Uma empresa atravessar anos de prejuízo e dívidas elevadas não é necessariamente sinal de uma ruína sem volta. A gigantesca e onipresente Amazon é um exemplo. O problema é como você enfrenta a situação. O escritor americano Charles Bukowski (1920-1994) definia esse momento em uma frase: “A coisa que mais importa é o quão bem você anda pelo fogo”. É aí que o grupo Madero não manda bem. Com passivo na casa dos R$ 2 bilhões e prejuízo operacional acumulado em R$ 370 milhões nos últimos dois anos, a empresa está emitindo debêntures para financiar os R$ 706 milhões em dívidas que vencem neste ano. O recurso também será aplicado na operação e para alongar os prazos de pagamentos a credores em cinco anos.

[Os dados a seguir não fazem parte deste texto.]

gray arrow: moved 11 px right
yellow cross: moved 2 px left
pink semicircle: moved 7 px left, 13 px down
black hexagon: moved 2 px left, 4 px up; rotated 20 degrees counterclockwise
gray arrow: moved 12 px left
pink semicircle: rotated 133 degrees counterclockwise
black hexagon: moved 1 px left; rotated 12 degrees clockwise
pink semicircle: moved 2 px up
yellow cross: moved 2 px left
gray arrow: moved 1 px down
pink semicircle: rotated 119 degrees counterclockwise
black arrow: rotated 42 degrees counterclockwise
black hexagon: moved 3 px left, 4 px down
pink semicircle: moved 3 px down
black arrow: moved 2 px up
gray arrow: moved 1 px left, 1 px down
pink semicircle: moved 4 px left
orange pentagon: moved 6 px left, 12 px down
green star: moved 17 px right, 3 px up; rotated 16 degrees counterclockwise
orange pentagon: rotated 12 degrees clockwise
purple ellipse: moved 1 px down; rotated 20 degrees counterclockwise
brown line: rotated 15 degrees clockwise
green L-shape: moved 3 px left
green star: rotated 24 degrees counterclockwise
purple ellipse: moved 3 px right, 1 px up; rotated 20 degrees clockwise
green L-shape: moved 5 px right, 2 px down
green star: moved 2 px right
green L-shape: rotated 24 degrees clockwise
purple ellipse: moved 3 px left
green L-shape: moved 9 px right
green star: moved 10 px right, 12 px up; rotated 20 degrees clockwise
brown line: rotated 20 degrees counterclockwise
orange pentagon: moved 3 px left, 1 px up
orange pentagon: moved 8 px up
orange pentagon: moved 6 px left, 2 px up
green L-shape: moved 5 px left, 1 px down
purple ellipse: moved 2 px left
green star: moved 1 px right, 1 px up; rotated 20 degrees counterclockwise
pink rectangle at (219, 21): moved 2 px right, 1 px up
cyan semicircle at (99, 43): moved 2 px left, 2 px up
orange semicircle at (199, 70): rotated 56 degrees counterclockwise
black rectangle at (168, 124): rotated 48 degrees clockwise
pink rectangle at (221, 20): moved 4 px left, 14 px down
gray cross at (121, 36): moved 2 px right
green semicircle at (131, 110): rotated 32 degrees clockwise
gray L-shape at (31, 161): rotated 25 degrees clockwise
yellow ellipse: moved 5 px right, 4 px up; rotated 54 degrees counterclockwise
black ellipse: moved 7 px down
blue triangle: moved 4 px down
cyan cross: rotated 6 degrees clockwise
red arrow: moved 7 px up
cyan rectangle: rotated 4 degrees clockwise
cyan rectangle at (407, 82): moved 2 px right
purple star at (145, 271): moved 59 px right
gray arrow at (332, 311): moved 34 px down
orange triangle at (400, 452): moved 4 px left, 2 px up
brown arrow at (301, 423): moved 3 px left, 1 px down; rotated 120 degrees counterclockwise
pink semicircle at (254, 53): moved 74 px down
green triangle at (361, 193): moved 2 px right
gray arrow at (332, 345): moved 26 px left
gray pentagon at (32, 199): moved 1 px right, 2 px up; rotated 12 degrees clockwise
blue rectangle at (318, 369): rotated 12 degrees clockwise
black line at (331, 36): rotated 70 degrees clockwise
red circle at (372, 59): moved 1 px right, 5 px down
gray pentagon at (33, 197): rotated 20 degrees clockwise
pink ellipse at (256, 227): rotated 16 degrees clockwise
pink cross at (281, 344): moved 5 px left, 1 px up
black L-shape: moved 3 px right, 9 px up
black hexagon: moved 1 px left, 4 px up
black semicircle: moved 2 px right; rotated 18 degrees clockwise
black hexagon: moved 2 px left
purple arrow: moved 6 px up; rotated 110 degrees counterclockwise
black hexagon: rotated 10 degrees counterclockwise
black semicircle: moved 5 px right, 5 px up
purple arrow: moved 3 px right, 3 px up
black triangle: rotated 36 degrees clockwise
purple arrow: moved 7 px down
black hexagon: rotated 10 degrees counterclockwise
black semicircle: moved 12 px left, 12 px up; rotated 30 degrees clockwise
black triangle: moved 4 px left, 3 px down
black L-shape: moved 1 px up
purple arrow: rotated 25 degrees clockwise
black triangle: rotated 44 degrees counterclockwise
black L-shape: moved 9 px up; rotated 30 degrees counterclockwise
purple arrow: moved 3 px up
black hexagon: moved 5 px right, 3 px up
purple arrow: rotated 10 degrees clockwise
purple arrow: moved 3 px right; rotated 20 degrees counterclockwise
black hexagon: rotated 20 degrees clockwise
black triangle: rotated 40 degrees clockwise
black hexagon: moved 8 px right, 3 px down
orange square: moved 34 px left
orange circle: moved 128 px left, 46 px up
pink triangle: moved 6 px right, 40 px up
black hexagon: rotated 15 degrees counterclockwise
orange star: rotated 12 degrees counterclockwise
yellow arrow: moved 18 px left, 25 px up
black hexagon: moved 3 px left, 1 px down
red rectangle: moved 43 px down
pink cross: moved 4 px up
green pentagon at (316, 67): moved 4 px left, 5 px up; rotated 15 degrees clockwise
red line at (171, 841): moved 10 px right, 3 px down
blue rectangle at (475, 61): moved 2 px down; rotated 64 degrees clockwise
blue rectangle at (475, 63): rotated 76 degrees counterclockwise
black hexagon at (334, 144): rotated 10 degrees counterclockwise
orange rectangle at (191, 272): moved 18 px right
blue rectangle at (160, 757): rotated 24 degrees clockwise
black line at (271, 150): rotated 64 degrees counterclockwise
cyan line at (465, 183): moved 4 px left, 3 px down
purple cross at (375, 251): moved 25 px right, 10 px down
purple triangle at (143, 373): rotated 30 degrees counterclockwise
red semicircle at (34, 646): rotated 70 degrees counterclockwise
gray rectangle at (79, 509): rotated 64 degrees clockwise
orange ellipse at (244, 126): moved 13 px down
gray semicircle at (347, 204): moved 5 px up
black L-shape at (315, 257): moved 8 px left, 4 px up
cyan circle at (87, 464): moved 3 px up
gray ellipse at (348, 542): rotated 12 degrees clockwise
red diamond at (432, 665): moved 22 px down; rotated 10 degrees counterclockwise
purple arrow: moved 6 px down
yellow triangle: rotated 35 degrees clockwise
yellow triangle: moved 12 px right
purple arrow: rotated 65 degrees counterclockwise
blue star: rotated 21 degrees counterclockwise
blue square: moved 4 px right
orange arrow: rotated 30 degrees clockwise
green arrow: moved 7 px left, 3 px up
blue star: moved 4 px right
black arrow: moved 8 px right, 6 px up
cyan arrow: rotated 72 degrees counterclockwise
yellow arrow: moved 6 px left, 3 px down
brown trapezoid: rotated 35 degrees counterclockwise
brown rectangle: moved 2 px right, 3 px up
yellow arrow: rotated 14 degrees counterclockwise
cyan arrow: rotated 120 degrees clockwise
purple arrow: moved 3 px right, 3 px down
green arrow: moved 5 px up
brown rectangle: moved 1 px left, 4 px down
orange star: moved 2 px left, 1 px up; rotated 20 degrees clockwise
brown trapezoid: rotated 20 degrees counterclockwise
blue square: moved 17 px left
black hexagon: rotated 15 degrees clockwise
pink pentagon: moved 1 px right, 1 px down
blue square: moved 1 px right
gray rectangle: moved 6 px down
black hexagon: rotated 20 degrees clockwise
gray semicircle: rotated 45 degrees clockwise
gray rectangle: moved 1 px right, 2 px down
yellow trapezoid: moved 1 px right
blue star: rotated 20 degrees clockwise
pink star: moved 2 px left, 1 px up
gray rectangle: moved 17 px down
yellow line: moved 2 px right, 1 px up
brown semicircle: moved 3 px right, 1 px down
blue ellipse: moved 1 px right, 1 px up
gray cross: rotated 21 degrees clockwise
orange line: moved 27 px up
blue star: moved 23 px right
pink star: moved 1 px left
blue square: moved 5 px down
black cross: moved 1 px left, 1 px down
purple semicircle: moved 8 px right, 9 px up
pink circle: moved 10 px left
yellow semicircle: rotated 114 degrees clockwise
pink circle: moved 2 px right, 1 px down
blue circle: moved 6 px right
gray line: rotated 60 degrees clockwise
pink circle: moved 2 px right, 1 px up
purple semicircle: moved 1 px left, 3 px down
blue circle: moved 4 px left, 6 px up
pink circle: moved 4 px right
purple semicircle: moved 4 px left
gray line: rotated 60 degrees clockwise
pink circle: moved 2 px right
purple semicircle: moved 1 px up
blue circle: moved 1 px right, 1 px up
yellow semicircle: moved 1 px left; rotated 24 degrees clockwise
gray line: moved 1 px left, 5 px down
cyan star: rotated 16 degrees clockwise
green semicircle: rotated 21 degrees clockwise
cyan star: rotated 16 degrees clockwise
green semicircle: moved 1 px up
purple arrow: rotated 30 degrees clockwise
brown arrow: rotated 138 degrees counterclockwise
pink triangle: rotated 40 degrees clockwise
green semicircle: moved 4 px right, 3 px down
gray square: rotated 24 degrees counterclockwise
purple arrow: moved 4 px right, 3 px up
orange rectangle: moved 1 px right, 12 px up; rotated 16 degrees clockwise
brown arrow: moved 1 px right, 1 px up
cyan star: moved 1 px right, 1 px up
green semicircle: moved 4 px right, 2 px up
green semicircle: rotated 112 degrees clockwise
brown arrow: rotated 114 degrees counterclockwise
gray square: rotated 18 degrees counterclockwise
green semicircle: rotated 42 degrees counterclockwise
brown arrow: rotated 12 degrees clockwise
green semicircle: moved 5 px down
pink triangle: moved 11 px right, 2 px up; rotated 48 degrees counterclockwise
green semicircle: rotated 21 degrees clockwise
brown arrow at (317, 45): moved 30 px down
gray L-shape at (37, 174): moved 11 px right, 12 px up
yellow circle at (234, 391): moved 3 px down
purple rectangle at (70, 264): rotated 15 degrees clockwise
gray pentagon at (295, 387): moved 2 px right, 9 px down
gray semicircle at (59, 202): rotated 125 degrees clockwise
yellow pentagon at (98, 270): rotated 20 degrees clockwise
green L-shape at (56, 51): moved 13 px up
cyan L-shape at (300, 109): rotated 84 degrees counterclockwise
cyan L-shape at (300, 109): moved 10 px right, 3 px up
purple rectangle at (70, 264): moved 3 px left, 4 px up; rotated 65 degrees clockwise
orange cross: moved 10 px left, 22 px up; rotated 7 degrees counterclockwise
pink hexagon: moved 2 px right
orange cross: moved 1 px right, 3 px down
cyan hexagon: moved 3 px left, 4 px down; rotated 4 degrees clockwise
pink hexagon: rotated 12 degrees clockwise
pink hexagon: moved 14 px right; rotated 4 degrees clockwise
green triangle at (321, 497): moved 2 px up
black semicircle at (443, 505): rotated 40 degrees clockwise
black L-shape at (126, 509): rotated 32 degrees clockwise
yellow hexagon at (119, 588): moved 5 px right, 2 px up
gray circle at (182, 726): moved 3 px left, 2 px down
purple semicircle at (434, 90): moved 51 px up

O problema é que o mercado aparentemente não comprou a modelagem arquitetada pela empresa. A companhia decidiu emitir debêntures para conseguir R$ 500 milhões com a venda de Certificados de Recebíveis do Agronegócio (CRAs), que são títulos de renda fixa lastreados no agronegócio – nada mais do que um instrumento para captar recursos no mercado. Os CRAs, no entanto, são considerados investimentos de risco. A modalidade não tem a cobertura do Fundo Garantidor de Crédito (FGC), do Banco Central, uma espécie de seguro que devolve ao investidor até R$ 250 mil em caso de insolvência.

 

APETITE POR EXPANSÃO O plano de negócios prevê crescer 50% do faturamento por ano, o que só é possível com a abertura de lojas. Com a crise, no entanto, muitas unidades não são rentáveis (Crédito:Divulgação)

Outro diferencial dos CRAs, segundo Max Mustrangi, sócio-fundador da gestora de turnaround e reestruturação Excellance, é o fato de tratar-se de um investimento sem destino definido por regulamento, o que gera dúvidas sobre como o capital será empregado. Exemplo: o dinheiro poderia ir para investimentos, e alavancar receitas, mas provavelmente seria destinado a somente renegociar dívidas. Por isso, escritórios de agentes autônomos resistem à proposta e muitos decidiram ficar de fora do processo ao considerarem o ativo arriscado demais.

Enquanto isso, o grupo segue remando para controlar as chamas. Procurada pela DINHEIRO, a empresa nada comenta por estar em período de silêncio. A origem da modelagem de negócios fora do ponto de cozimento nasce em nome de um plano de negócios que prevê aumento de 50% por ano no faturamento, o que só vem sendo possível com a expansão da rede de lojas. O apetite pelo crescimento a todo custo dobrou a dívida do grupo de 2020 para 2021. O que colaborou para desistir do IPO em janeiro.

Para Mustrangi, a saída mais interessante para Luiz Renato Durski Junior, fundador e sócio-controlador com 58% da companhia, é sentar com o fundo americano Carlyle, que detém 34% das ações, para rever o plano de negócios. É preciso estancar a sangria de investimentos na expansão, fechar as lojas mais onerosas e enxugar a operação para torná-la rentável. Em 2021, o Madero investiu R$ 332 milhões em tecnologias para os restaurantes e na abertura de pontos, mesmo com a receita por loja 15% abaixo de 2019. A rede abriu 35 novos endereços, chegando a 258 no País, sem ter fechado nenhuma unidade nos últimos 12 meses.

ALTERNATIVAS O Grupo Madero refuta o pedido de recuperação judicial, o que, de fato, está mais distante do que parece. As chances são que o Carlyle aja antes para não arranhar sua imagem com os investidores do fundo. Outras saídas envolveriam a negociação direta com credores ou buscar novos financiamentos no mercado. Em ambos os casos, as condições impostas seriam muito duras e talvez impraticáveis para a companhia. O IPO é outra carta fora do baralho: além da piora do mercado, as dívidas afastam os investidores.

Assim, a realidade de uma reestruturação do Grupo Madero liderada pelo Carlyle parece cada vez mais próxima. Se o fundo de private equity decidir revisar o valuation do Madero – estimado em R$ 3 bilhões em 2018, quando aportou R$ 700 milhões por uma fatia de 22% – e, consequentemente, entender que é preciso aumentar sua parte na sociedade, seu domínio pode significar a saída de Durski do controle. No fim do ano passado, a gestora aportou mais R$ 300 milhões no grupo, ajudando a reduzir a dívida líquida de R$ 981 milhões para R$ 764 milhões. Para quem lida com fogo, apegar-se à frase de Bukowski pode ser a única saída para o empresário paranaense e seus sócios.